__Work item__. Find every line in the entries below that contains the string "vardagar" and copy each of those lines.

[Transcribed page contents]
= Beginning of Section =

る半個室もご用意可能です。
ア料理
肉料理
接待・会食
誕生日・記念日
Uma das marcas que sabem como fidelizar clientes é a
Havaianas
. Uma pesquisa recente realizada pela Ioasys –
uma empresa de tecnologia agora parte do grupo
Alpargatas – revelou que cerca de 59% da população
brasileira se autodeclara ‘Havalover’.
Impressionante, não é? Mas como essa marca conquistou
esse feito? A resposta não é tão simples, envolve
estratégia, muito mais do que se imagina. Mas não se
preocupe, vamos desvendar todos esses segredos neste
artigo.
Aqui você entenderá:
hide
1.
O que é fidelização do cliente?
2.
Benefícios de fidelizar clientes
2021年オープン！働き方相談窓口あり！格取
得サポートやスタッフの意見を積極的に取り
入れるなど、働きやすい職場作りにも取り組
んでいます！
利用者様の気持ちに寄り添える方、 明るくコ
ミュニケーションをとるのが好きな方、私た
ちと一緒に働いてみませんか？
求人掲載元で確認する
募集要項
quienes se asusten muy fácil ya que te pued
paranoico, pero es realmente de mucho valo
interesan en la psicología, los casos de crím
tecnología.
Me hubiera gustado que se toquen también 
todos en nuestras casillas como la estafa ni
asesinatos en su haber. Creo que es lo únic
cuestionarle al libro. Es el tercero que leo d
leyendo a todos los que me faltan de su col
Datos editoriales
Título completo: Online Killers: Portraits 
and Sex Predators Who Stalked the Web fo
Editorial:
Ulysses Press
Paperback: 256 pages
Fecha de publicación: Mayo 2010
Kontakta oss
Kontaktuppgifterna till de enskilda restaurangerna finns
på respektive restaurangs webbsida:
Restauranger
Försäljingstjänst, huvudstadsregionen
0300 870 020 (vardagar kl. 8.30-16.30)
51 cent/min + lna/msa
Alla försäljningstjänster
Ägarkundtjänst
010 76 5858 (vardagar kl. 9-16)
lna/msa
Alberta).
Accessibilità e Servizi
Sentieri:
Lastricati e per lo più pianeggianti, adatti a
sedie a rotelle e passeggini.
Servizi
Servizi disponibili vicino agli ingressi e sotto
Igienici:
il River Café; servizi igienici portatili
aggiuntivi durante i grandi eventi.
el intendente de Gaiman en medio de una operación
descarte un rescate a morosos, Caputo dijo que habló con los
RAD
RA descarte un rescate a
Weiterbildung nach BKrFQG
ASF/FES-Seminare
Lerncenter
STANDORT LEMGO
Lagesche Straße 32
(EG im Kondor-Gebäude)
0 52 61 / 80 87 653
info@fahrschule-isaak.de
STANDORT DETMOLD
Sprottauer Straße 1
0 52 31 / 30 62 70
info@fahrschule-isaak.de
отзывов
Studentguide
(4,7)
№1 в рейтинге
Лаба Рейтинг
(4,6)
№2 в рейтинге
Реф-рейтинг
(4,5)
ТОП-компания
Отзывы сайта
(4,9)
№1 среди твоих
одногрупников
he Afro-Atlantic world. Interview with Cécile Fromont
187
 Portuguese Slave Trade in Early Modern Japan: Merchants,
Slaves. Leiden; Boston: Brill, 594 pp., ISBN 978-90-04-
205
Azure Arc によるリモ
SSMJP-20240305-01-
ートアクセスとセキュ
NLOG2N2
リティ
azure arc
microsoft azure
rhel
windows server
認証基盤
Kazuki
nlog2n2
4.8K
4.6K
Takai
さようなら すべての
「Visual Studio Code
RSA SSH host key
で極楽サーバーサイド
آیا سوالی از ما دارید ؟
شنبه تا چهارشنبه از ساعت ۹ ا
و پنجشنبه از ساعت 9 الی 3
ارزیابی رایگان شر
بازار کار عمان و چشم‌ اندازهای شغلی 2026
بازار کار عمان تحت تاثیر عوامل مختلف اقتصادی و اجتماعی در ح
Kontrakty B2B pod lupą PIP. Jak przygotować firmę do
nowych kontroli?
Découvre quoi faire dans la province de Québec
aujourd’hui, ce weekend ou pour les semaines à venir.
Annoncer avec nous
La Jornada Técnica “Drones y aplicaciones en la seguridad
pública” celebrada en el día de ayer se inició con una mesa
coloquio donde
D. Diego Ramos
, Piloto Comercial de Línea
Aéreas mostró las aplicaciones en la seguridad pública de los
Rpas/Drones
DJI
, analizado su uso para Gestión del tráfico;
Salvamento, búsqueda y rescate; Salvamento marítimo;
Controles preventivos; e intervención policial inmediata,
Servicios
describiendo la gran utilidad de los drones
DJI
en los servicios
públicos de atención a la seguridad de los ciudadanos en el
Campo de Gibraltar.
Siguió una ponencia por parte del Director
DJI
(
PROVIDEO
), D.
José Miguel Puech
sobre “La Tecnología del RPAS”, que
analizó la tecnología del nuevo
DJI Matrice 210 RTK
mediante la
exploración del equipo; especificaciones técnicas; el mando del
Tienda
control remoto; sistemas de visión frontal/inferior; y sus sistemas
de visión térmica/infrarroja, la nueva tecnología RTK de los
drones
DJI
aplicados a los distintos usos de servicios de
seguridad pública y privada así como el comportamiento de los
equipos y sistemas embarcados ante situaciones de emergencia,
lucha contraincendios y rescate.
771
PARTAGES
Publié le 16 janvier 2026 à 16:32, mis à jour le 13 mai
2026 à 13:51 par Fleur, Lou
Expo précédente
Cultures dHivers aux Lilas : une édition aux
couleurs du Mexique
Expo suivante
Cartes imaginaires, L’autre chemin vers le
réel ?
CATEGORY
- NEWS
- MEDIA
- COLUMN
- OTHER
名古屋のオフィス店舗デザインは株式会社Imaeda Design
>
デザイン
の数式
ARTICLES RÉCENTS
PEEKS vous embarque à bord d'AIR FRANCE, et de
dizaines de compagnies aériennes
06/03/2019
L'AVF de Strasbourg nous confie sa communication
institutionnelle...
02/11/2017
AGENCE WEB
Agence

= End of Section =

__Expected output__.
0300 870 020 (vardagar kl. 8.30-16.30)
010 76 5858 (vardagar kl. 9-16)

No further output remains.